基金Supported by the National Natural Science Foundation of China(51709046,41323001,and 41130638)National(Key)Basic Research and Development(973)Program of China(2016YFC0402706)+2 种基金National Science Funds for Creative Research Groups of China(51421006)Program of Dual Innovative Talents Plan and Innovative Research Team in Jiangsu ProvinceOpen Foundation of State Key Laboratory of Hydrology–Water Resources and Hydraulic Engineering,Hohai University(2015490311)
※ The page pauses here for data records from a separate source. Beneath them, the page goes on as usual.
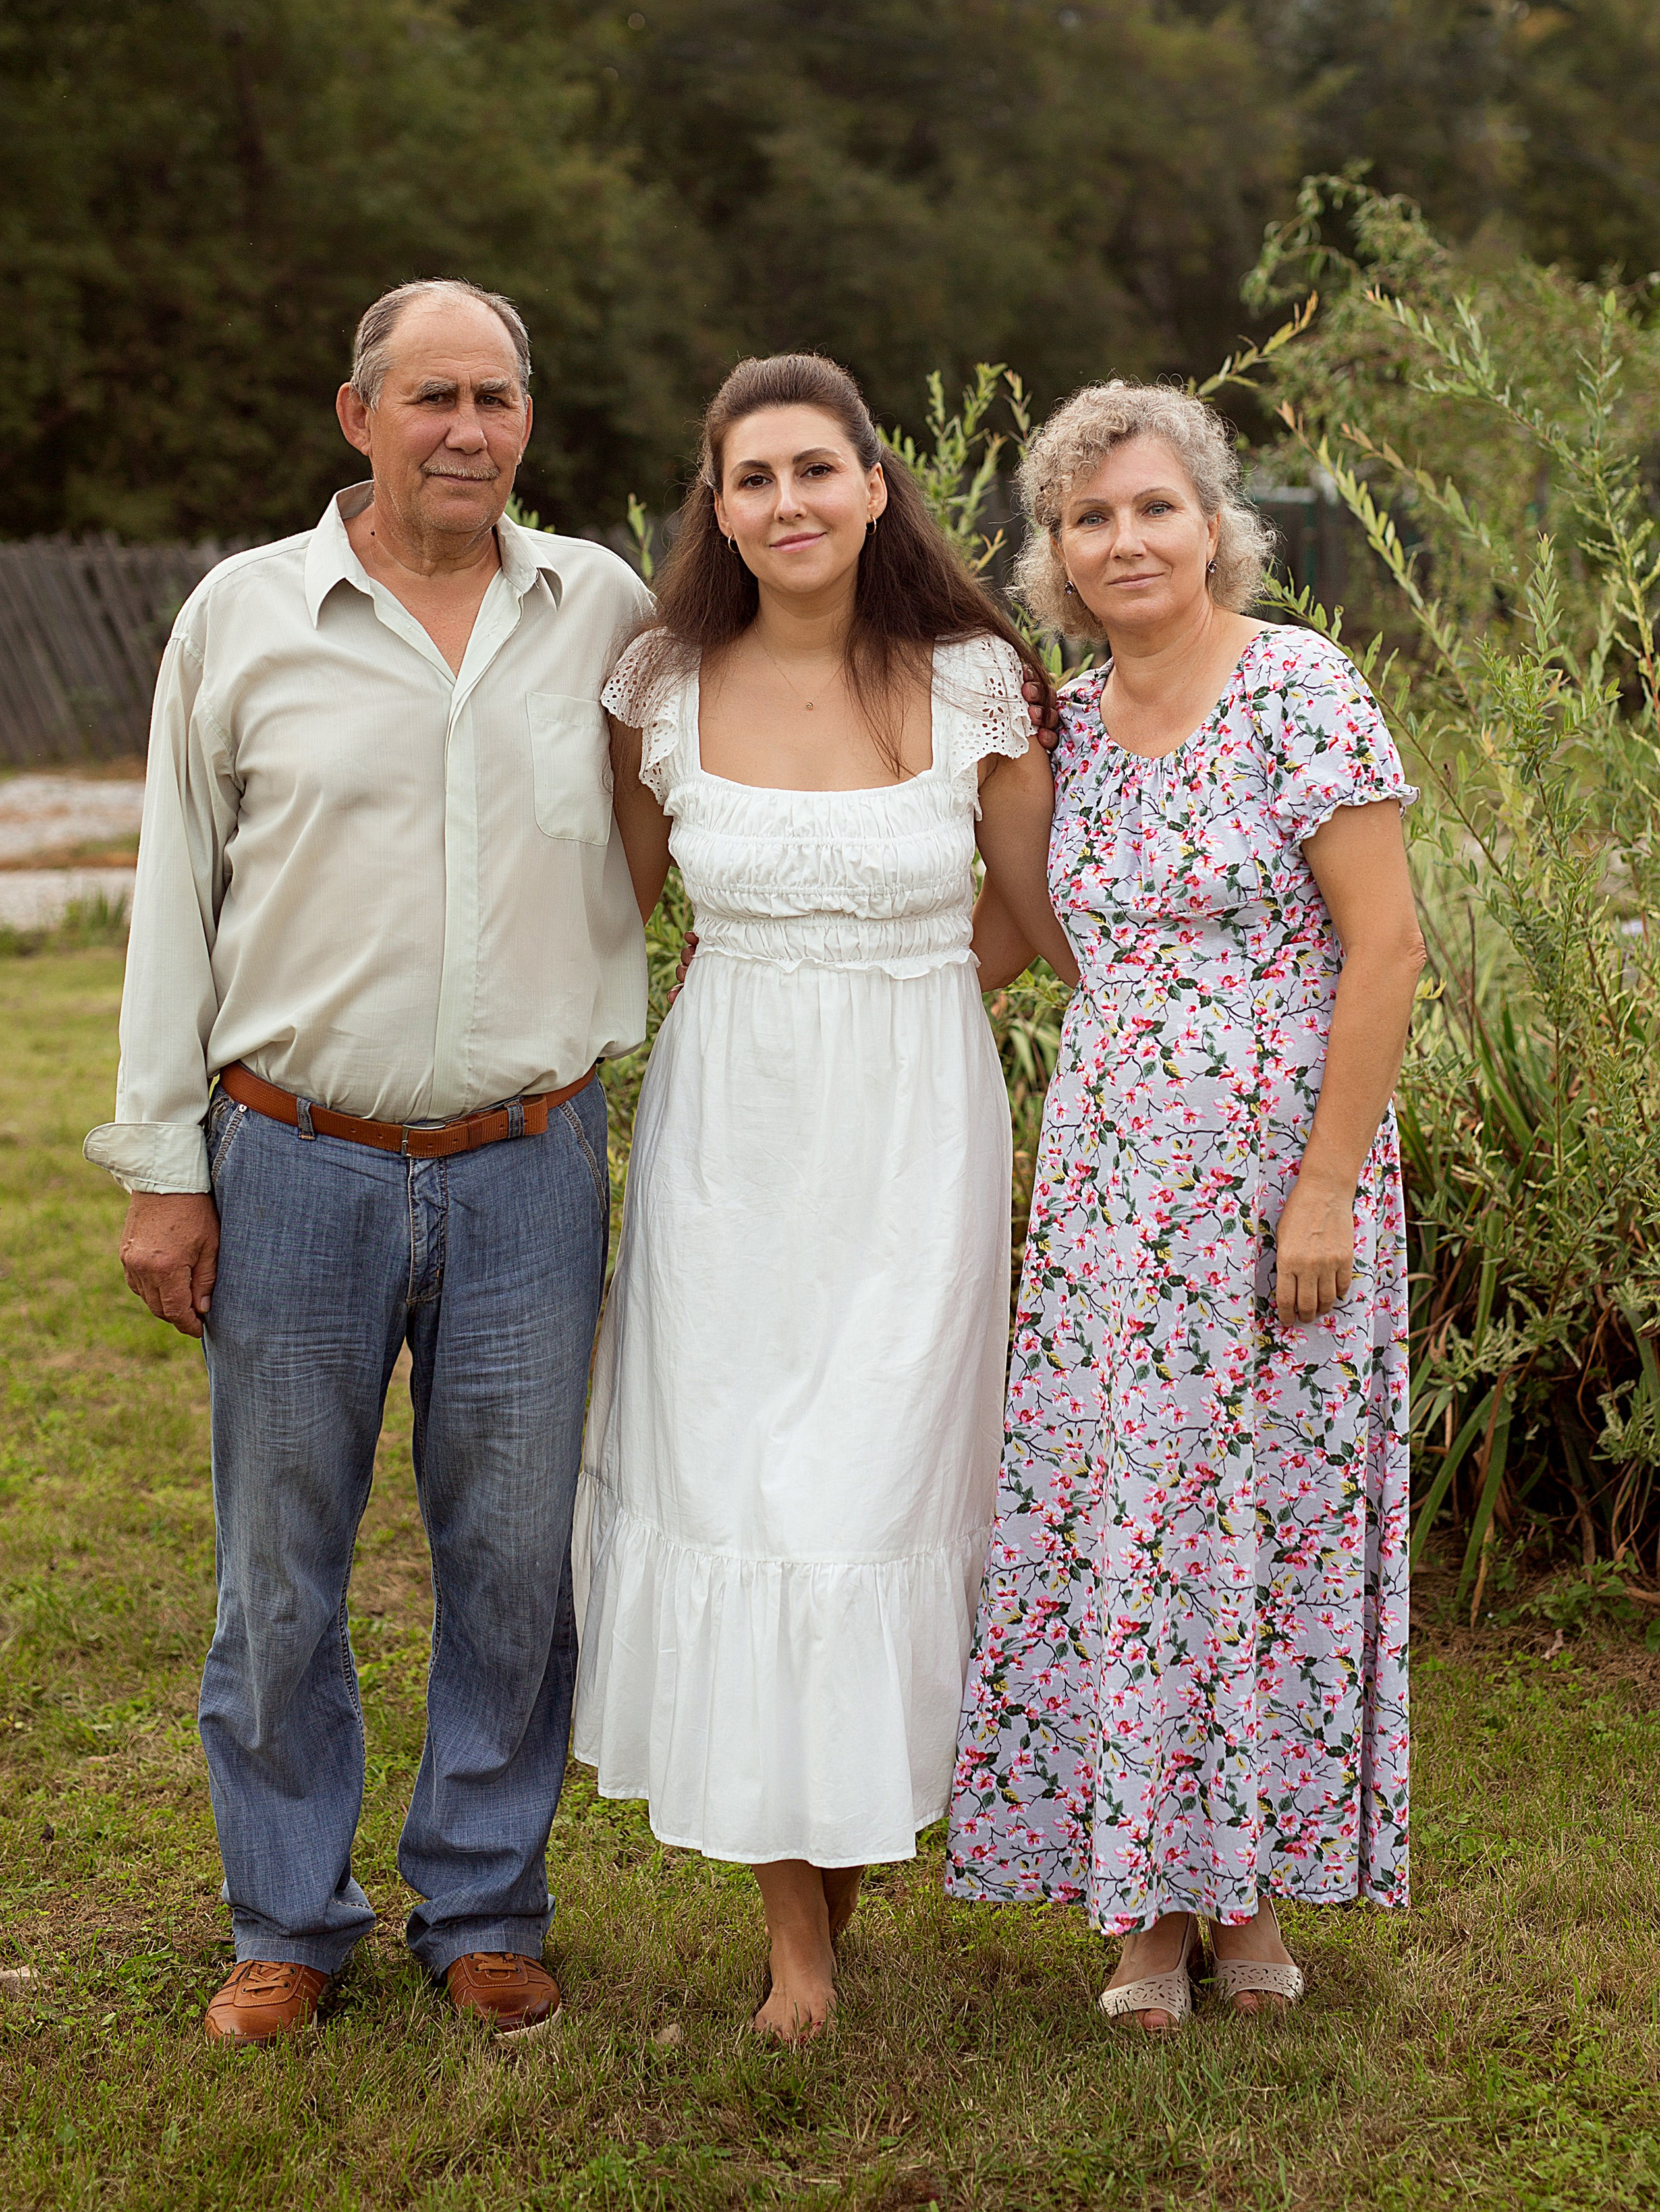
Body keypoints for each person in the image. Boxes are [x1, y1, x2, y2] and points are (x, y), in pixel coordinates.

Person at [85, 279, 655, 2044]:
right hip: (294, 1160)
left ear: (527, 426)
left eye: (495, 398)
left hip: (527, 1164)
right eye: (432, 398)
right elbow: (174, 899)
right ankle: (287, 1922)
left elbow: (708, 804)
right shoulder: (240, 618)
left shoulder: (606, 614)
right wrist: (161, 1167)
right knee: (279, 1561)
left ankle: (484, 1903)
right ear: (359, 417)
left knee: (506, 1559)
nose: (466, 430)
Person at [573, 351, 1076, 2044]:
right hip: (728, 1138)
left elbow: (1038, 916)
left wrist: (912, 992)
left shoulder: (978, 679)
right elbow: (614, 921)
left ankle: (828, 1901)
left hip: (912, 1136)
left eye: (814, 469)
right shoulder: (658, 680)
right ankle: (801, 1953)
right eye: (749, 478)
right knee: (747, 1497)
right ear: (714, 506)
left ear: (875, 484)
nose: (785, 503)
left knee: (864, 1499)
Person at [945, 382, 1425, 2029]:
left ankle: (1252, 1898)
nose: (1124, 539)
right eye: (1088, 517)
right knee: (1126, 1524)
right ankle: (1141, 1905)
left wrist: (1318, 1191)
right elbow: (1022, 943)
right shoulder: (1060, 725)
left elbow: (1388, 947)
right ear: (1054, 554)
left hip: (1281, 1194)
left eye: (1153, 506)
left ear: (1211, 522)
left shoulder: (1297, 685)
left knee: (1265, 1526)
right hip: (1105, 1199)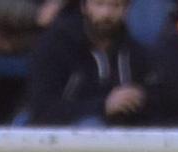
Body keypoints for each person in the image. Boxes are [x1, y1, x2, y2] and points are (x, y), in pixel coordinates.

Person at [24, 0, 152, 126]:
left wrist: (139, 99)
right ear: (84, 7)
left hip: (118, 134)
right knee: (91, 125)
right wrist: (103, 106)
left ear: (127, 10)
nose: (106, 13)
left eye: (116, 5)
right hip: (58, 132)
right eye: (99, 4)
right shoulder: (54, 46)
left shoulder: (136, 53)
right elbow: (42, 109)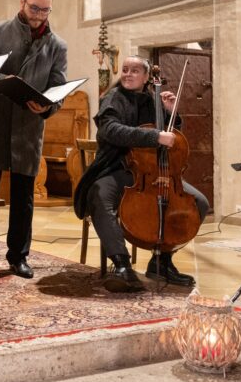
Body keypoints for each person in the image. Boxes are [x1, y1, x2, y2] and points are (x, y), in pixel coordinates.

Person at [72, 56, 209, 293]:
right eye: (125, 69)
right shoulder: (112, 98)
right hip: (115, 168)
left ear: (146, 77)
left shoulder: (151, 100)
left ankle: (161, 262)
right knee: (100, 196)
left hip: (152, 172)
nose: (128, 74)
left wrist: (169, 114)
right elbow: (111, 130)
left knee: (199, 203)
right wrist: (154, 137)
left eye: (135, 70)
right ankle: (121, 265)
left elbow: (171, 137)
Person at [0, 0, 67, 279]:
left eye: (45, 10)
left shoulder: (57, 45)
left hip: (27, 128)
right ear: (22, 2)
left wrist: (48, 106)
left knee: (24, 198)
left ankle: (18, 256)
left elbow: (58, 87)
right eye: (34, 8)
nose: (38, 15)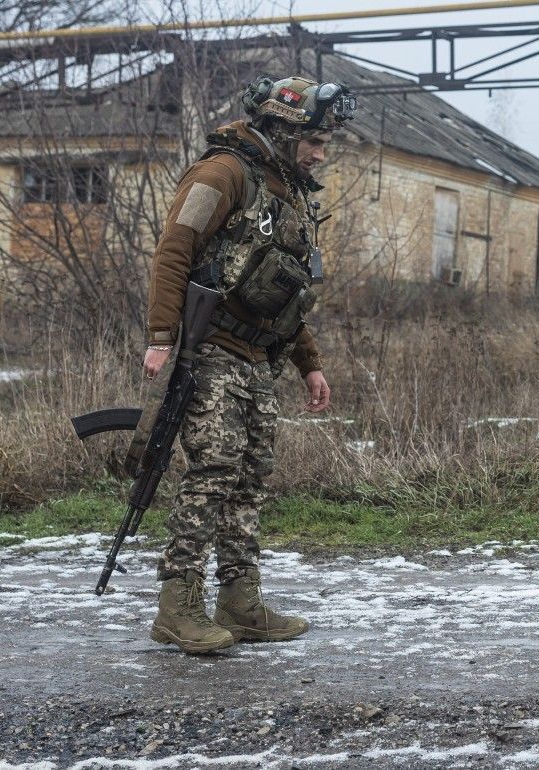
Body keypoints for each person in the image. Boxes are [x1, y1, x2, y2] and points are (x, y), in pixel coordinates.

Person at [141, 75, 355, 654]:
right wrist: (161, 336)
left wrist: (308, 362)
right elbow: (174, 249)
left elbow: (283, 291)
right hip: (210, 349)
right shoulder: (222, 173)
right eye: (311, 139)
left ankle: (240, 603)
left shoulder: (288, 192)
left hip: (260, 358)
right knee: (212, 473)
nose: (318, 151)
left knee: (248, 481)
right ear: (280, 130)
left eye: (323, 142)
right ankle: (176, 606)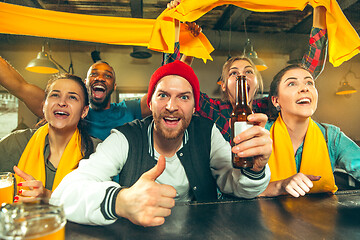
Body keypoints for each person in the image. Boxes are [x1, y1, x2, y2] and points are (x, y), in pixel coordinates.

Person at [51, 60, 272, 227]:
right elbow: (63, 194)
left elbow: (236, 186)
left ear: (195, 107)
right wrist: (121, 200)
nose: (172, 106)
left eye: (184, 97)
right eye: (163, 95)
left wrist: (255, 169)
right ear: (150, 102)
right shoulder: (125, 137)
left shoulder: (207, 132)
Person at [166, 1, 328, 142]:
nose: (242, 76)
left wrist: (320, 6)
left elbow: (308, 70)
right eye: (234, 73)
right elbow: (173, 82)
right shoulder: (214, 110)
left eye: (249, 72)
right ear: (223, 85)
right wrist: (176, 24)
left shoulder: (269, 106)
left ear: (257, 83)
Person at [259, 64, 360, 198]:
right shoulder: (261, 134)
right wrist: (280, 185)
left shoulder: (331, 136)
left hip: (323, 216)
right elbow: (239, 189)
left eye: (309, 82)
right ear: (276, 101)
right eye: (291, 84)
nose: (305, 88)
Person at [0, 73, 101, 202]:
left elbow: (100, 205)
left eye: (72, 97)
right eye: (55, 95)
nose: (62, 102)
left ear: (84, 111)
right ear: (44, 106)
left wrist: (49, 197)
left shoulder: (97, 151)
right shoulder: (16, 142)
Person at [0, 58, 150, 140]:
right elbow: (20, 87)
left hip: (121, 191)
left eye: (107, 76)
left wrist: (174, 27)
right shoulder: (70, 111)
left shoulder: (129, 109)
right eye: (94, 74)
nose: (100, 78)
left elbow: (165, 93)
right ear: (85, 82)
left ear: (114, 86)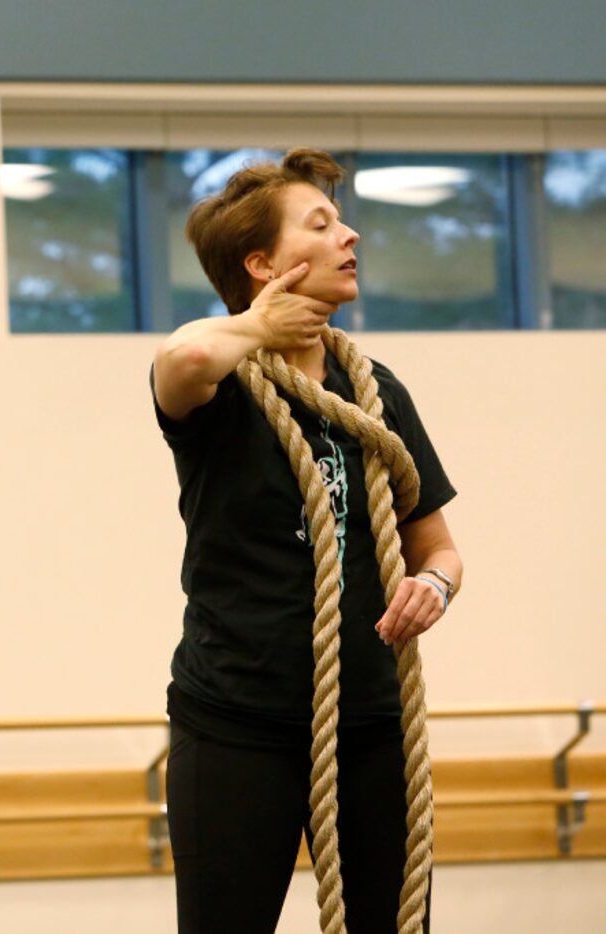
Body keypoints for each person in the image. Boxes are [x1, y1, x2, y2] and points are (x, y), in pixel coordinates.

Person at [151, 149, 462, 933]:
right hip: (235, 722)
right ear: (261, 263)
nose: (349, 234)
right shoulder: (219, 385)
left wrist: (437, 587)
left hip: (369, 719)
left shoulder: (377, 390)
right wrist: (258, 325)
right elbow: (185, 355)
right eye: (321, 224)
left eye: (342, 220)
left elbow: (442, 549)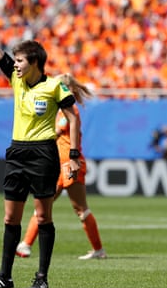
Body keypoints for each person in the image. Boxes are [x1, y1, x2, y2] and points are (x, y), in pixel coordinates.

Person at [0, 2, 80, 288]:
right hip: (17, 152)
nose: (15, 65)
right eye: (14, 61)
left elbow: (73, 116)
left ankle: (41, 277)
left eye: (20, 61)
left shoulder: (53, 86)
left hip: (43, 153)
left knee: (43, 216)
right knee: (10, 217)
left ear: (35, 63)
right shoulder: (16, 82)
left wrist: (75, 154)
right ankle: (5, 276)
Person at [16, 74, 107, 260]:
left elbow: (55, 131)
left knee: (80, 208)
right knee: (44, 203)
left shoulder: (67, 110)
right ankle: (25, 244)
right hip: (58, 164)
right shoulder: (62, 110)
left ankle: (98, 250)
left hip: (69, 163)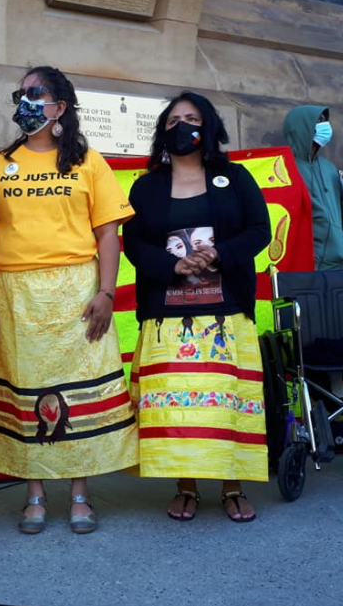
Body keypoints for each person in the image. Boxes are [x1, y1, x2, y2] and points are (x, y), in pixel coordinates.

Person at [0, 66, 137, 535]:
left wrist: (106, 291)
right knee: (24, 394)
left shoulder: (89, 162)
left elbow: (107, 232)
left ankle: (80, 493)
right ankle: (35, 495)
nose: (25, 101)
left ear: (60, 108)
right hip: (15, 295)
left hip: (76, 294)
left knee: (74, 392)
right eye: (19, 94)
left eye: (35, 93)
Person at [122, 91, 270, 522]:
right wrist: (175, 263)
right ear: (162, 133)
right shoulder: (145, 186)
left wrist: (218, 253)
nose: (182, 126)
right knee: (178, 402)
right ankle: (185, 485)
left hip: (226, 309)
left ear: (208, 126)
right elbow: (134, 241)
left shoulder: (235, 177)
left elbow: (259, 230)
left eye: (191, 118)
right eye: (172, 121)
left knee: (227, 401)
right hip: (168, 312)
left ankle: (232, 485)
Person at [283, 105, 343, 270]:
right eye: (318, 120)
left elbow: (342, 210)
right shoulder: (283, 167)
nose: (324, 125)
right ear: (302, 126)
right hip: (305, 263)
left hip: (338, 262)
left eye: (325, 120)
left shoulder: (329, 168)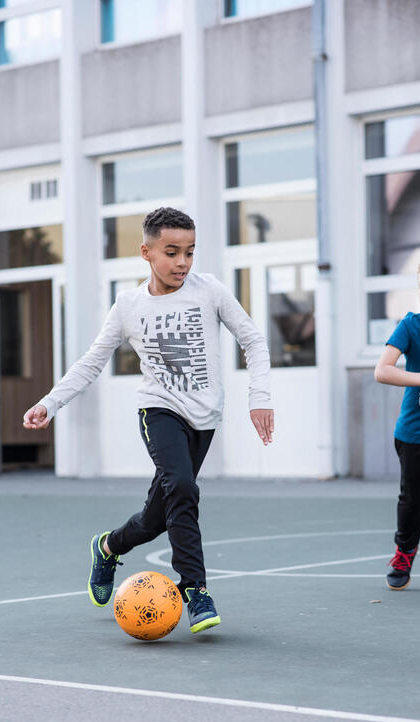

文摘Soil moisture is an important variable in the fields of hydrology, meteorology, and agriculture, and has been used for numerous applications and forecasts. Accurate soil moisture predictions on both a large scale and local scale for different soil depths are needed. In this study, a soil moisture assimilation and prediction based on the Ensemble Kalman Filter(EnKF) and Simple Biosphere Model(SiB2) have been performed in Meilin watershed, eastern China, to evaluate the initial state values with different assimilation frequencies and precipitation influences on soil moisture predictions. The assimilated results at the end of the assimilation period with different assimilation frequencies were set to be the initial values for the prediction period. The measured precipitation, randomly generated precipitation,and zero precipitation were used to force the land surface model in the prediction period. Ten cases were considered based on the initial value and precipitation. The results indicate that, for the summer prediction period with the deeper water table depth, the assimilation results with different assimilation frequencies influence soil moisture predictions significantly. The higher assimilation frequency gives better soil moisture predictions for a long lead-time. The soil moisture predictions are affected by precipitation within the prediction period. For a short lead-time, the soil moisture predictions are better for the case with precipitation, but for a long lead-time, they are better without precipitation. For the winter prediction period with a lower water table depth, there are better soil moisture predictions for the whole prediction period. Unlike the summer prediction period, the soil moisture predictions of winter prediction period are not significantly influenced by precipitation. Overall, it is shown that soil moisture assimilations improve its predictions.